● Исходный текст:
*****
Когда дочь Маша принесла сегодня Л. Н. только что переписанную Коленькой Ге последнюю статью, он обрадовался ей, как мать обрадовалась бы любимому ребенку, которого ей принесли к постели больной, и тотчас же попросил Ге вставить некоторые поправки, а меня попросил собрать внизу в его кабинете все черновые этой статьи, связать их и надписать: «Черновые последней статьи», что я и сделала.
Вчера он очень тревожился о том, приходили ли погорелые из дальней деревни, для которых на днях он у меня взял 35 рублей, и еще просил, чтоб если кто к нему приходит с просьбами, то ему говорили об этом.
Прошлую ночь он провел ужасную: я была с ним вдвоем до семи часов утра. Он ни минуты не спал; боли в кишках. Позднее стала болеть грудь, я растерла ее камфарным спиртом, заложила ватой, и боль утихла. Потом появились боли в ногах, и они похолодели. Я растирала ему ноги тоже камфарным спиртом, завернула в теплое, и стало легче. Я была так счастлива, что могла облегчить его недуги! Температура была опять повышенная: от 36 и 2 поднялась до 37 и 3. Жар держался часа три, Л. Н. заснул, я ушла спать, потому что падала от усталости, и сменили меня сначала Коленька Ге, потом Маша.
*****
● Предоставленные данные:
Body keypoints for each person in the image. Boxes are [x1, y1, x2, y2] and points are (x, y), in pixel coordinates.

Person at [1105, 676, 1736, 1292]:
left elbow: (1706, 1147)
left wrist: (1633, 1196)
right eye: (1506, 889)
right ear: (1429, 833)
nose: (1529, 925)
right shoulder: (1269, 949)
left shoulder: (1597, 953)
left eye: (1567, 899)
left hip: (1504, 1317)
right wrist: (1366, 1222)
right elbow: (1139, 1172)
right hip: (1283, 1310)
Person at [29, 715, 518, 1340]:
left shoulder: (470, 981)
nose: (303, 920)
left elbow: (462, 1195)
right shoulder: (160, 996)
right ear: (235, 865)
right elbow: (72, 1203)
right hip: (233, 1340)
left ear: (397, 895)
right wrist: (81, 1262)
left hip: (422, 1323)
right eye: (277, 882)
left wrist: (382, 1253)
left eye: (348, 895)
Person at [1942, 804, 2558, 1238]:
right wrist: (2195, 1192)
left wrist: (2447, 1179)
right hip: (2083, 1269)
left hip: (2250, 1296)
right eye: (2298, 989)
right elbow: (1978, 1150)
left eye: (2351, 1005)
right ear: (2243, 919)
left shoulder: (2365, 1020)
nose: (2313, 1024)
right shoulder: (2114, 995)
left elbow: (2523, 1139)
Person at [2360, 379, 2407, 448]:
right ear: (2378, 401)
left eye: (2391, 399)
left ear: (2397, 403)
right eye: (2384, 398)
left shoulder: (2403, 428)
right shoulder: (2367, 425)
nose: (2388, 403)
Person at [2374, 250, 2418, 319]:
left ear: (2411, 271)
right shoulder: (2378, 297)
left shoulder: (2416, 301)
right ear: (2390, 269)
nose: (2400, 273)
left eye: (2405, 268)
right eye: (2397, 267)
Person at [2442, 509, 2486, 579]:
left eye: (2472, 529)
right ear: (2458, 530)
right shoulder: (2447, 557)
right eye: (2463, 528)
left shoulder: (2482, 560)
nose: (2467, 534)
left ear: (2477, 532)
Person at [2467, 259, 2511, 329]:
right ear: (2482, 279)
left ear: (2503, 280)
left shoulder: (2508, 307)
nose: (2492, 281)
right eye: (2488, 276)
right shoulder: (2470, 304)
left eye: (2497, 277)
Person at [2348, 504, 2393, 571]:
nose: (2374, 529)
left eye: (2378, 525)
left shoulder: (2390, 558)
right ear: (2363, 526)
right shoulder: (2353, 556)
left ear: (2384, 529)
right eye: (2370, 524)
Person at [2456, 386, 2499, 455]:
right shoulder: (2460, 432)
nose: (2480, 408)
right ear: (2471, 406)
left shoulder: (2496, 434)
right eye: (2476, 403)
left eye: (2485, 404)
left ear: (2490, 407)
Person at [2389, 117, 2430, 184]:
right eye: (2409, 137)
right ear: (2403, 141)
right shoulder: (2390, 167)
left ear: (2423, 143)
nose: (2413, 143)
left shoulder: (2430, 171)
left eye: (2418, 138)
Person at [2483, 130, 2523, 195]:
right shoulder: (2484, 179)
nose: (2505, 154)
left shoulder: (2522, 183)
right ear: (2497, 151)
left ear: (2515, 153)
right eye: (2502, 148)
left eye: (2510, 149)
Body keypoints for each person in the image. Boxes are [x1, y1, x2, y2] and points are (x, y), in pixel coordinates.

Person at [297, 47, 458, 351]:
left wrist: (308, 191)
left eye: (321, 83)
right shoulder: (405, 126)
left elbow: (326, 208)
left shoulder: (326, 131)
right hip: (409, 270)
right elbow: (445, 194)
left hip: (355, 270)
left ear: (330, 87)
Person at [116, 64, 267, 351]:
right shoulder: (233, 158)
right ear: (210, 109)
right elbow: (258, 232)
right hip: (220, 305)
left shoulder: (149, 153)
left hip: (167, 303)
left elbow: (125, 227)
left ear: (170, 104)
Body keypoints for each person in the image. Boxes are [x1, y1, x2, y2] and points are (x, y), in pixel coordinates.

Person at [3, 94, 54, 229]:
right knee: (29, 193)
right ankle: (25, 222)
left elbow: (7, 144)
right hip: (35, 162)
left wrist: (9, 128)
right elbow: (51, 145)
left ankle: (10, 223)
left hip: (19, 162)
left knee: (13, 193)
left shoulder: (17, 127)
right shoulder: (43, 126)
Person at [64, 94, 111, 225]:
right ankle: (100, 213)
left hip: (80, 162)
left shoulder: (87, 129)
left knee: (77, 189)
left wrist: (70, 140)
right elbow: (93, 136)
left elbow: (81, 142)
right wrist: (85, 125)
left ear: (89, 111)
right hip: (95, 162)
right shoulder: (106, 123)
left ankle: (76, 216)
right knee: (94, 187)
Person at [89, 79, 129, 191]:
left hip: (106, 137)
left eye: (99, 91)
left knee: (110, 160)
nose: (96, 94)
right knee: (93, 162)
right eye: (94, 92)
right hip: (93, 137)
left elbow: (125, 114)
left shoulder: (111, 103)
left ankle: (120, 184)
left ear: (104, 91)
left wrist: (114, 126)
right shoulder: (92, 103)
*****
● Вопросы по материалу:
1/ Перепишите без изменений фрагмент записи о болезни Л. Н., который начинается со слов «Когда дочь Маша» и заканчивается словами «говорили об этом.».
2/ Пожалуйста, продолжите запись о болезни Л. Н. сразу после ее последнего предложения.
Данные представляют собой отдельный материал.

● Результаты по заданиям:
1/
Когда дочь Маша принесла сегодня Л. Н. только что переписанную Коленькой Ге последнюю статью, он обрадовался ей, как мать обрадовалась бы любимому ребенку, которого ей принесли к постели больной, и тотчас же попросил Ге вставить некоторые поправки, а меня попросил собрать внизу в его кабинете все черновые этой статьи, связать их и надписать: «Черновые последней статьи», что я и сделала.
Вчера он очень тревожился о том, приходили ли погорелые из дальней деревни, для которых на днях он у меня взял 35 рублей, и еще просил, чтоб если кто к нему приходит с просьбами, то ему говорили об этом.

2/
Приехал сын Миша; Л. Н. с ним поговорил, спросил о жене и сказал, что большое счастье, что все его невестки такие хорошие и даже, как женщины, такие красивые, славные. Сережа сказал про брата своего Мишу: «Папа, Миша всё умнеет». И Л. Н. ответил: «Ну, слава богу, это ему очень нужно, – а потом спросил: – Кончил ли он свое мерзкое дело – военную службу?» Миша сказал, что «слава богу, совсем отбыл».
Сегодня сижу я в его комнате, читаю Евангелие, а в нем Львом Николаевичем отмечены те места, которые он считает важнейшими, и он мне говорит: «Вот как нарастают слова… В первом Евангелии сказано, что Христос просто крестился. Во втором наросли слова “И увидал небеса отверзтыми”, а в третьем уже – “Слышал слова: «Сей есть сын мой»” и т. д.»
Теперь Левочка мой спит – он еще жив, я могу его видеть, слышать, ходить за ним… А что будет после? Боже мой, какое непосильное горе, какой ужас жизнь без него, без этой привычной опоры любви, нравственной поддержки, ума и возбуждения лучших интересов в жизни…
Не знаю, в состоянии ли буду опять писать. Хочется записать всё, что касается его; всем, всем он нужен, и все его любят. Помоги, помоги, Господи, как невыносимо тяжело!..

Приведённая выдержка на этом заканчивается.